The Google Enterprise Blog:

When we launched the premium business version we kept our free, basic version as well. Both businesses and individuals signed up for this version, but time has shown that in practice, the experience isn’t quite right for either group. Businesses quickly outgrow the basic version and want things like 24/7 customer support and larger inboxes. Similarly, consumers often have to wait to get new features while we make them business-ready.

With this in mind, we’ve decided to make things very straightforward. Starting today for all new customers:

  • Individuals wishing to use Google’s web apps like Gmail and Google Drive should create a free personal Google Account, which provides a seamless experience across all of our web services on any device.

  • For Businesses, instead of two versions, there will be one. Companies of all sizes will sign up for our premium version, Google Apps for Business, which includes 24/7 phone support for any issue, a 25GB inbox, and a 99.9% uptime guarantee with no scheduled downtime. Pricing is still $50 per user, per year.

The first bits that eventually became Google Apps for Domains are 6 years old, and now the free product (which was the first one) is just gone. I have set up Google Apps accounts for tons of people over the years and use it myself on a daily basis.

I’m sad to see the free product go. My assumption is that this change is part of their apparent and current strategy of getting more and more people shoved over to Google+, which isn’t as ubiquitous on the Apps platform and doesn’t matter as much to business and/or government users.

The Sparrow blog:

We’re excited to announce that Sparrow has been acquired by Google!

We care a lot about how people communicate, and we did our best to provide you with the most intuitive and pleasurable mailing experience.

Why does that last sentence sound like they failed at it or are giving up?

We’d like to extend a special thanks to all of our users who have supported us, advised us, given us priceless feedback and allowed us to build a better mail application. While we’ll be working on new things at Google, we will continue to make Sparrow available and provide support for our users.

We had an amazing ride and can’t thank you enough.

Translation: We won’t be adding any features to the app, so you can forget about bottom-posting or any other feature requests. Might not even be pushing bug fixes.

EJECT!! EJECT!!

If you are looking for a new mail client, I can recommend and use Postbox. Made by part of the original Thunderbird team, has support for Gravatars, does bottom-posting with selective quotes, does cool things with Gmail, has a great Inbox Zero flow.

I can only hope they do an iOS email client as well someday.

It’s telling that even within the Gmail team, there is a basic, fundamental, deep-seeded inability to put things together in a contextually graceful way that makes sense to actual (non-Googler) users—in other words, to deliver a great user experience.

[…]

Understanding how users want to navigate around the application, which tasks to show as buttons versus which to hide in menus, which features should be left out completely, and so on . . . those seemingly minor decisions are often the difference between good software and great software, and the reason great product managers and interaction designers are always in demand.

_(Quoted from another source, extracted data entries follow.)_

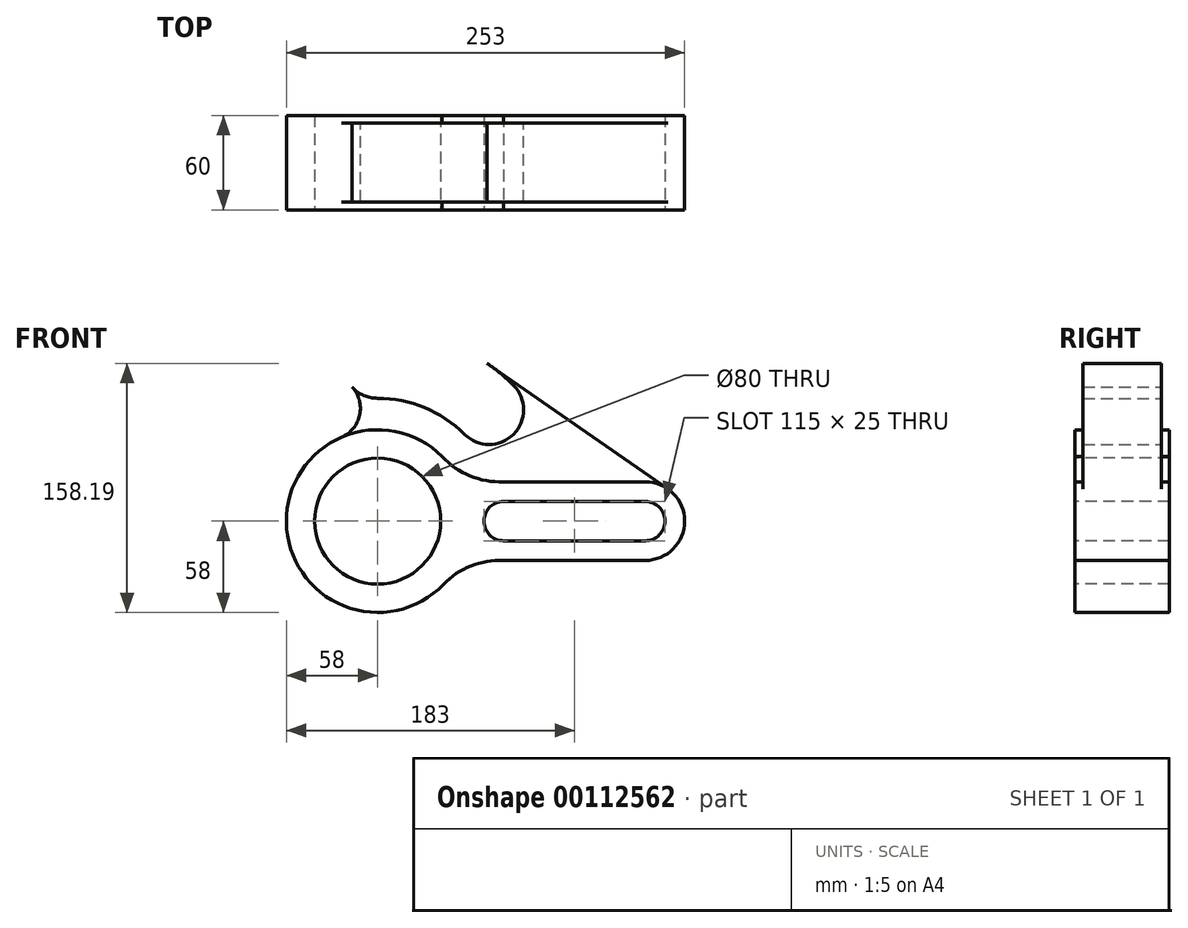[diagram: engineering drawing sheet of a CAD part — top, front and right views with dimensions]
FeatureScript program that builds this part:
annotation { "Feature Type Name" : "Feature", "Feature Type Description" : "" }
export const myFeature = defineFeature(function(context is Context, id is Id, definition is map)
    precondition{}
    {
        {
            var Q0;
            Q0=qCreatedBy(makeId("Front.planeOp"),FACE);
            var sketch = newSketch(context, id + "F0", { "sketchPlane" : qUnion([Q0])});
            skCircle(sketch, "E0", {"center": v(0, 0) * mm, "radius": 40 * mm});
            skArc(sketch, "E1", {"start": v(41.01, 41.01) * mm, "mid": v(-58, -0.53) * mm, "end": v(41.76, -40.25) * mm});
            skArc(sketch, "E2", {"start": v(80, 12.5) * mm, "mid": v(67.5, 0) * mm, "end": v(80, -12.5) * mm});
            skArc(sketch, "E3", {"start": v(170, -12.5) * mm, "mid": v(182.5, 0) * mm, "end": v(170, 12.5) * mm});
            skLineSegment(sketch, "E4", {"start": v(80, 12.5) * mm, "end": v(170, 12.5) * mm});
            skLineSegment(sketch, "E5", {"start": v(80, -12.5) * mm, "end": v(170, -12.5) * mm});
            skArc(sketch, "E6", {"start": v(170, -25) * mm, "mid": v(195, 0) * mm, "end": v(170, 25) * mm});
            skLineSegment(sketch, "E7", {"start": v(170, 25) * mm, "end": v(80, 25) * mm});
            skLineSegment(sketch, "E8", {"start": v(170, -25) * mm, "end": v(80, -25) * mm});
            skPoint(sketch, "E9.visualSharp", {"position": v(80, -25) * mm});
            skLineSegment(sketch, "E10", {"start": v(0, 0) * mm, "end": v(154, 154) * mm, "construction": true});
            skLineSegment(sketch, "E11", {"start": v(0, 100) * mm, "end": v(0, 0) * mm, "construction": true});
            skArc(sketch, "E12", {"start": v(70.71, 70.71) * mm, "mid": v(38.27, 92.39) * mm, "end": v(0, 100) * mm, "construction": true});
            skArc(sketch, "E13.0.startCap", {"start": v(86.27, 86.27) * mm, "mid": v(86.27, 55.15) * mm, "end": v(55.15, 55.15) * mm});
            skArc(sketch, "E13.0.endCap", {"start": v(0, 78) * mm, "mid": v(-22, 100) * mm, "end": v(0, 122) * mm});
            skArc(sketch, "E13.0.left", {"start": v(55.15, 55.15) * mm, "mid": v(29.85, 72.06) * mm, "end": v(0, 78) * mm});
            skArc(sketch, "E13.0.right", {"start": v(86.27, 86.27) * mm, "mid": v(46.69, 112.71) * mm, "end": v(0, 122) * mm});
            skArc(sketch, "E14.0", {"start": v(77.07, 77.07) * mm, "mid": v(41.71, 100.7) * mm, "end": v(0, 109) * mm});
            skArc(sketch, "E14.1", {"start": v(77.07, 77.07) * mm, "mid": v(77.07, 64.35) * mm, "end": v(64.35, 64.35) * mm});
            skArc(sketch, "E14.2", {"start": v(64.35, 64.35) * mm, "mid": v(34.82, 84.07) * mm, "end": v(0, 91) * mm});
            skArc(sketch, "E14.3", {"start": v(0, 91) * mm, "mid": v(-9, 100) * mm, "end": v(0, 109) * mm});
            skLineSegment(sketch, "E15", {"start": v(69.61, 100.2) * mm, "end": v(184.26, 20.53) * mm});
            skArc(sketch, "E16", {"start": v(-23, 53.24) * mm, "mid": v(-11.38, 67.43) * mm, "end": v(-16.2, 85.12) * mm});
            skArc(sketch, "E17", {"start": v(41.76, -40.25) * mm, "mid": v(59.24, -28.5) * mm, "end": v(80, -25) * mm});
            skArc(sketch, "E18", {"start": v(41.01, 41.01) * mm, "mid": v(58.74, 28.7) * mm, "end": v(80, 25) * mm});
            skSolve(sketch);
        }
        {
            var Q0;
            Q0=makeQuery(id+"F0.imprint","IMPRINT",FACE,{"disambiguationData":[TD([[makeQuery(id+"F0.imprint","IMPRINT",EDGE,{"derivedFrom":sQuery(id+"F0.wireOp",EDGE,"E0")}),-1.0]])]});
            extrude(context, id + "F1", {"entities" : qUnion([Q0]), "endBound" : BoundingType.SYMMETRIC, "oppositeDirection" : true, "depth" : 60 * mm});
        }
        {
            var Q0;
            {var subQ1=sQuery(id+"F0.wireOp",EDGE,"E7");Q0=makeQuery(id+"F0.imprint","IMPRINT",FACE,{"disambiguationData":[TD([[makeQuery(id+"F0.imprint","IMPRINT",EDGE,{"derivedFrom":subQ1}),-1.0]])]});}
            extrude(context, id + "F2", {"entities" : qUnion([Q0]), "operationType" : NewBodyOperationType.ADD, "endBound" : BoundingType.SYMMETRIC, "depth" : 30 * mm});
        }
        {
            var Q0;
            {var subQ6=sQuery(id+"F0.wireOp",EDGE,"E13.0.startCap");Q0=makeQuery(id+"F0.imprint","IMPRINT",FACE,{"disambiguationData":[TD([[makeQuery(id+"F0.imprint","IMPRINT",EDGE,{"derivedFrom":subQ6}),-1.0]])]});}
            extrude(context, id + "F3", {"entities" : qUnion([Q0]), "operationType" : NewBodyOperationType.ADD, "endBound" : BoundingType.SYMMETRIC, "depth" : 50 * mm});
        }
    });
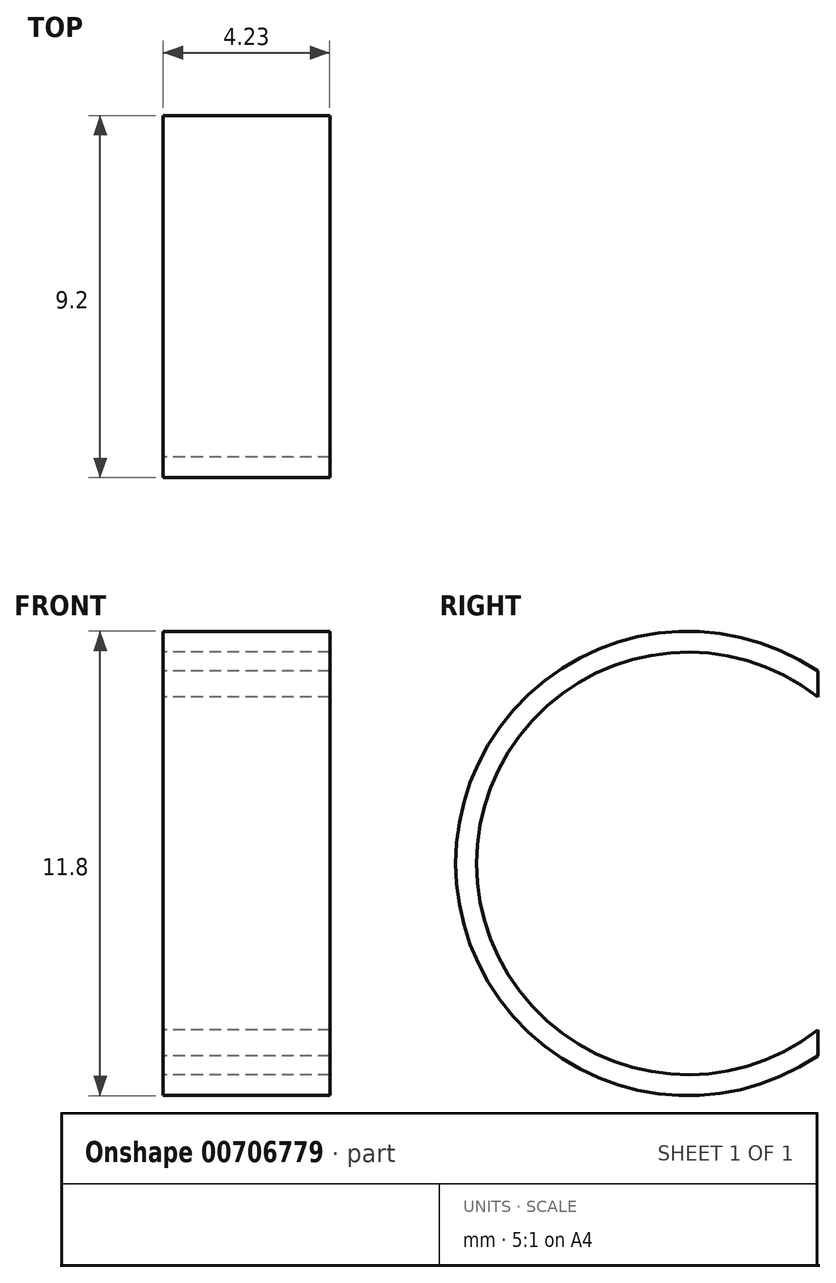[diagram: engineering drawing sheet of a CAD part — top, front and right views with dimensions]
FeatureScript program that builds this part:
annotation { "Feature Type Name" : "Feature", "Feature Type Description" : "" }
export const myFeature = defineFeature(function(context is Context, id is Id, definition is map)
    precondition{}
    {
        {
            var Q0;
            Q0=qCreatedBy(makeId("Right.planeOp"),FACE);
            var sketch = newSketch(context, id + "F0", { "sketchPlane" : qUnion([Q0])});
            skArc(sketch, "E0", {"start": v(0, 4.23) * mm, "mid": v(-8.67, 0) * mm, "end": v(0, -4.23) * mm});
            skArc(sketch, "E1", {"start": v(0, 4.89) * mm, "mid": v(-9.2, 0) * mm, "end": v(0, -4.89) * mm});
            skLineSegment(sketch, "E2", {"start": v(0, 4.89) * mm, "end": v(0, 4.23) * mm});
            skLineSegment(sketch, "E3", {"start": v(0, -4.23) * mm, "end": v(0, -4.89) * mm});
            skSolve(sketch);
        }
        {
            var Q0;
            Q0 = qSketchRegion(id + "F0", true);
            extrude(context, id + "F1", {"entities" : qUnion([Q0]), "depth" : 4.23 * mm, "offsetDistance" : 25.4 * mm});
        }
    });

This is very true. I didn’t understand how true until I began working with these things a few years ago. It’s fascinating to watch how hard my colleagues work every day to provide and continually improve excellent user experiences.

You should read the whole thing. (via TechCrunch.)

Reuters:

Networking and blogging sites account for almost ten percent of time spent on the internet — more than on email.

Time on the sites ranked fourth, after online searching, general interest sites, and software sites, according to a study released by Nielsen Online.

One in every 11 minutes spent online globally is on networking sites. Between December 2007 and December 2008, the time spent on the sites climbed 63 percent to 45 billion minutes.

I don’t find this horribly surprising. I suspect the chief reason social networking is winning out over email is spam-related. Even with good filtering that’s out there like Gmail, there are still a lot of people who have email accounts that let a whole bunch through, and the amount of it now is just staggering.

Social networking is more attractive than email because it’s largely permission-based. If I don’t want you to speak to me or know anything about me, I can shut you out and there’s nothing you can do about it. Messaging is largely controlled in the same way, and in the case of (especially) Facebook, there’s a lot more than just communication I can do within the same web service. I can play a game with one of my friends, I can upload a picture or tag an article… there are a lot of options.

What do you think? Why are people spending more time on social networks than with email? (I sincerely hope it’s not because of SuperPoke.)